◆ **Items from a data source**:
··········
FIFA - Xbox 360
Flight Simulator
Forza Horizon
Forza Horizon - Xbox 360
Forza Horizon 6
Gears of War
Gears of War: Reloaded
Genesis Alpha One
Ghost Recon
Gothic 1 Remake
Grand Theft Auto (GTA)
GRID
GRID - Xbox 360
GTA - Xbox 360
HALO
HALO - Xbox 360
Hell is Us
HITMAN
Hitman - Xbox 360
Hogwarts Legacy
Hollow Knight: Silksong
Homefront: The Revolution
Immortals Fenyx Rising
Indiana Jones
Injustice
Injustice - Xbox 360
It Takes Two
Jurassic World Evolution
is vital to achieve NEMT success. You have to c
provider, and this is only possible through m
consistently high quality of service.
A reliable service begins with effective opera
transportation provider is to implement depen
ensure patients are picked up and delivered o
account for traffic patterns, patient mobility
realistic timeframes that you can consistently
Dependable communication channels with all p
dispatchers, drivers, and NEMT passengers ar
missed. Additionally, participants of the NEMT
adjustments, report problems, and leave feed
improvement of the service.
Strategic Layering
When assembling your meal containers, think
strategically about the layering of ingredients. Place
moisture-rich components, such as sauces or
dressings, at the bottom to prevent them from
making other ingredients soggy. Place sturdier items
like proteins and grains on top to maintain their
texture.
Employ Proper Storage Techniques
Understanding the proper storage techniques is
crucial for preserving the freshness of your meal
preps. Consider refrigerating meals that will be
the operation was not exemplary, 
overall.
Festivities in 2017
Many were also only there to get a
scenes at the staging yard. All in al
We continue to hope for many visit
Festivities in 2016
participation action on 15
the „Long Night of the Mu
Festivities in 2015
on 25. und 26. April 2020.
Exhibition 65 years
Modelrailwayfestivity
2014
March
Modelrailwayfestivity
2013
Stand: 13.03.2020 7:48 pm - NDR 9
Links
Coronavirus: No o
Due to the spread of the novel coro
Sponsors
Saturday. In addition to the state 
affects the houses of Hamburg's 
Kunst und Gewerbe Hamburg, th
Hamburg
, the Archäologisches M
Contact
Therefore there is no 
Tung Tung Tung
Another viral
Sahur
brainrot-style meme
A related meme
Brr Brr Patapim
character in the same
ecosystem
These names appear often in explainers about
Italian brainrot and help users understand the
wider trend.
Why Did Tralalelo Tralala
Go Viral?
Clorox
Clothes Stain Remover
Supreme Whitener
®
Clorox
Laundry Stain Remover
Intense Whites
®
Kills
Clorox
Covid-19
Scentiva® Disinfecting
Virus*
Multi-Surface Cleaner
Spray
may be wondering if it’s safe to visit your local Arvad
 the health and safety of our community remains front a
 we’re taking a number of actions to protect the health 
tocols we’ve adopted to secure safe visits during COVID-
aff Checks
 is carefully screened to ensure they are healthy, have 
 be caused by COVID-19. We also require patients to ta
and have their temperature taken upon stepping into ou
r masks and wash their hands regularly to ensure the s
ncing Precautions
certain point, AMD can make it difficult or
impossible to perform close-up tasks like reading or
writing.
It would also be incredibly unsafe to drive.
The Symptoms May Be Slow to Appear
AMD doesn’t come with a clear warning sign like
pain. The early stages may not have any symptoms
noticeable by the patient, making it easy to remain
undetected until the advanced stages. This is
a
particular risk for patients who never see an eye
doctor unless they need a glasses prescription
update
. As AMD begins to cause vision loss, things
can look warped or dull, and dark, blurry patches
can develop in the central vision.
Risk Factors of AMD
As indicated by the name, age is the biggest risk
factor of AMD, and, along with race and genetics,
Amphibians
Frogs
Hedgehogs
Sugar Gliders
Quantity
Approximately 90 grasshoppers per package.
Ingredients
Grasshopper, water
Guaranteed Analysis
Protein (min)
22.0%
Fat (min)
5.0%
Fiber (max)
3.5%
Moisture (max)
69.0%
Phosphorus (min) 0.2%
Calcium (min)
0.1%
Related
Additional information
··········
◆ **Your goal**: Tally the lines in the records above that contain the word "about". Write the number and nothing else.

◆ **Result**: 2